## Direction
Reproduce all of the records below word for word, keeping every line unchanged and in the same order.

## Exercise input
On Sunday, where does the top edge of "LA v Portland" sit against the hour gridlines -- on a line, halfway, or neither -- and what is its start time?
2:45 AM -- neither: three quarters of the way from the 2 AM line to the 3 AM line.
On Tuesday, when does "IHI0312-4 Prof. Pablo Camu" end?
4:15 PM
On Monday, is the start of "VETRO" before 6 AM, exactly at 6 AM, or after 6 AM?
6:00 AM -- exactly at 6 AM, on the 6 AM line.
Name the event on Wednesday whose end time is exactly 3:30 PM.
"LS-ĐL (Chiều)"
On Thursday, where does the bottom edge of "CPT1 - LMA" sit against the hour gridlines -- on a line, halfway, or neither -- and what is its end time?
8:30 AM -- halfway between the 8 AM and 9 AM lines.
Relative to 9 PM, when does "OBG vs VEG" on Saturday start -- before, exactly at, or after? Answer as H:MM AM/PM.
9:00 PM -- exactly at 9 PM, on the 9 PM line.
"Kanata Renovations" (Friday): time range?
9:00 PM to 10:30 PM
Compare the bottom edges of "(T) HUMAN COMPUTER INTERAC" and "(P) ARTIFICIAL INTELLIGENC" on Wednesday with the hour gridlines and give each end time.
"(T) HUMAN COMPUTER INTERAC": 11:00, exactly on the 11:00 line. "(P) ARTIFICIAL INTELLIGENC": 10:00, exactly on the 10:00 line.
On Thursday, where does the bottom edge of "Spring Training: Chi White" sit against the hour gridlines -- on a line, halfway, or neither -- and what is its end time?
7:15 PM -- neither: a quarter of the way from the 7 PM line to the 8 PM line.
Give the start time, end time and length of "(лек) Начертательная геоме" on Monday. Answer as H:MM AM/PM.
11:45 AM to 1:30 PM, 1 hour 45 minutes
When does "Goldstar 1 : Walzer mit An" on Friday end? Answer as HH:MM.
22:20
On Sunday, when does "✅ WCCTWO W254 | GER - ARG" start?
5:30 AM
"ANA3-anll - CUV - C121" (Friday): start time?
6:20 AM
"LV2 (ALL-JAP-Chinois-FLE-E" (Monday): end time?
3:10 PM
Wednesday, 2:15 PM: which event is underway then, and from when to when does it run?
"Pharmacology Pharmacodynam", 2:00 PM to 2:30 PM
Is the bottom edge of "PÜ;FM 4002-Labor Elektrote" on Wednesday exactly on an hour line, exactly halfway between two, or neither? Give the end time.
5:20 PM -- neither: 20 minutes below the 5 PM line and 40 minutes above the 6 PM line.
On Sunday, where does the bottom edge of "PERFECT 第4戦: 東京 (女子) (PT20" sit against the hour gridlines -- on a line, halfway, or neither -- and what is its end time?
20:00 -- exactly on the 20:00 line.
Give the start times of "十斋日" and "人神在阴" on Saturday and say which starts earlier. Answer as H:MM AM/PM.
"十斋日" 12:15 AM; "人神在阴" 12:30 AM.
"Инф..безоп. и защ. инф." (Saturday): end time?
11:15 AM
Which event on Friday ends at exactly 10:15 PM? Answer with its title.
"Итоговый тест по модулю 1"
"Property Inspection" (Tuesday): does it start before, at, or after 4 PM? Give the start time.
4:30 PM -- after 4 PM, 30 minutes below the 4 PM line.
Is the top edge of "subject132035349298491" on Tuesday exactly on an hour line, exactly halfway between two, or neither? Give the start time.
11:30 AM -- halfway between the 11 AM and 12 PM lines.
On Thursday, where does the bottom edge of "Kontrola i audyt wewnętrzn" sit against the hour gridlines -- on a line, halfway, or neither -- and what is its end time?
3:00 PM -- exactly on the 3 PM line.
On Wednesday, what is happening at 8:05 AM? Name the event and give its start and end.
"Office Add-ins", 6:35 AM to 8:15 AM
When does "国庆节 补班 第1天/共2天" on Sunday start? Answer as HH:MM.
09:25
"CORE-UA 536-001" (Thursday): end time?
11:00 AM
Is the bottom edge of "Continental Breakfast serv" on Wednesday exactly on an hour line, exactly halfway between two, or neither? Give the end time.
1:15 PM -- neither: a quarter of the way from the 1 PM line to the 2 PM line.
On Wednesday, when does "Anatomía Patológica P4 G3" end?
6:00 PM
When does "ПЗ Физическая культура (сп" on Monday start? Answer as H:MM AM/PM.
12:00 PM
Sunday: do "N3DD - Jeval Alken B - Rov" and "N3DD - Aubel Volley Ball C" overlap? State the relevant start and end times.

## Reply
On Sunday, where does the top edge of "LA v Portland" sit against the hour gridlines -- on a line, halfway, or neither -- and what is its start time?
2:45 AM -- neither: three quarters of the way from the 2 AM line to the 3 AM line.
On Tuesday, when does "IHI0312-4 Prof. Pablo Camu" end?
4:15 PM
On Monday, is the start of "VETRO" before 6 AM, exactly at 6 AM, or after 6 AM?
6:00 AM -- exactly at 6 AM, on the 6 AM line.
Name the event on Wednesday whose end time is exactly 3:30 PM.
"LS-ĐL (Chiều)"
On Thursday, where does the bottom edge of "CPT1 - LMA" sit against the hour gridlines -- on a line, halfway, or neither -- and what is its end time?
8:30 AM -- halfway between the 8 AM and 9 AM lines.
Relative to 9 PM, when does "OBG vs VEG" on Saturday start -- before, exactly at, or after? Answer as H:MM AM/PM.
9:00 PM -- exactly at 9 PM, on the 9 PM line.
"Kanata Renovations" (Friday): time range?
9:00 PM to 10:30 PM
Compare the bottom edges of "(T) HUMAN COMPUTER INTERAC" and "(P) ARTIFICIAL INTELLIGENC" on Wednesday with the hour gridlines and give each end time.
"(T) HUMAN COMPUTER INTERAC": 11:00, exactly on the 11:00 line. "(P) ARTIFICIAL INTELLIGENC": 10:00, exactly on the 10:00 line.
On Thursday, where does the bottom edge of "Spring Training: Chi White" sit against the hour gridlines -- on a line, halfway, or neither -- and what is its end time?
7:15 PM -- neither: a quarter of the way from the 7 PM line to the 8 PM line.
Give the start time, end time and length of "(лек) Начертательная геоме" on Monday. Answer as H:MM AM/PM.
11:45 AM to 1:30 PM, 1 hour 45 minutes
When does "Goldstar 1 : Walzer mit An" on Friday end? Answer as HH:MM.
22:20
On Sunday, when does "✅ WCCTWO W254 | GER - ARG" start?
5:30 AM
"ANA3-anll - CUV - C121" (Friday): start time?
6:20 AM
"LV2 (ALL-JAP-Chinois-FLE-E" (Monday): end time?
3:10 PM
Wednesday, 2:15 PM: which event is underway then, and from when to when does it run?
"Pharmacology Pharmacodynam", 2:00 PM to 2:30 PM
Is the bottom edge of "PÜ;FM 4002-Labor Elektrote" on Wednesday exactly on an hour line, exactly halfway between two, or neither? Give the end time.
5:20 PM -- neither: 20 minutes below the 5 PM line and 40 minutes above the 6 PM line.
On Sunday, where does the bottom edge of "PERFECT 第4戦: 東京 (女子) (PT20" sit against the hour gridlines -- on a line, halfway, or neither -- and what is its end time?
20:00 -- exactly on the 20:00 line.
Give the start times of "十斋日" and "人神在阴" on Saturday and say which starts earlier. Answer as H:MM AM/PM.
"十斋日" 12:15 AM; "人神在阴" 12:30 AM.
"Инф..безоп. и защ. инф." (Saturday): end time?
11:15 AM
Which event on Friday ends at exactly 10:15 PM? Answer with its title.
"Итоговый тест по модулю 1"
"Property Inspection" (Tuesday): does it start before, at, or after 4 PM? Give the start time.
4:30 PM -- after 4 PM, 30 minutes below the 4 PM line.
Is the top edge of "subject132035349298491" on Tuesday exactly on an hour line, exactly halfway between two, or neither? Give the start time.
11:30 AM -- halfway between the 11 AM and 12 PM lines.
On Thursday, where does the bottom edge of "Kontrola i audyt wewnętrzn" sit against the hour gridlines -- on a line, halfway, or neither -- and what is its end time?
3:00 PM -- exactly on the 3 PM line.
On Wednesday, what is happening at 8:05 AM? Name the event and give its start and end.
"Office Add-ins", 6:35 AM to 8:15 AM
When does "国庆节 补班 第1天/共2天" on Sunday start? Answer as HH:MM.
09:25
"CORE-UA 536-001" (Thursday): end time?
11:00 AM
Is the bottom edge of "Continental Breakfast serv" on Wednesday exactly on an hour line, exactly halfway between two, or neither? Give the end time.
1:15 PM -- neither: a quarter of the way from the 1 PM line to the 2 PM line.
On Wednesday, when does "Anatomía Patológica P4 G3" end?
6:00 PM
When does "ПЗ Физическая культура (сп" on Monday start? Answer as H:MM AM/PM.
12:00 PM
Sunday: do "N3DD - Jeval Alken B - Rov" and "N3DD - Aubel Volley Ball C" overlap? State the relevant start and end times.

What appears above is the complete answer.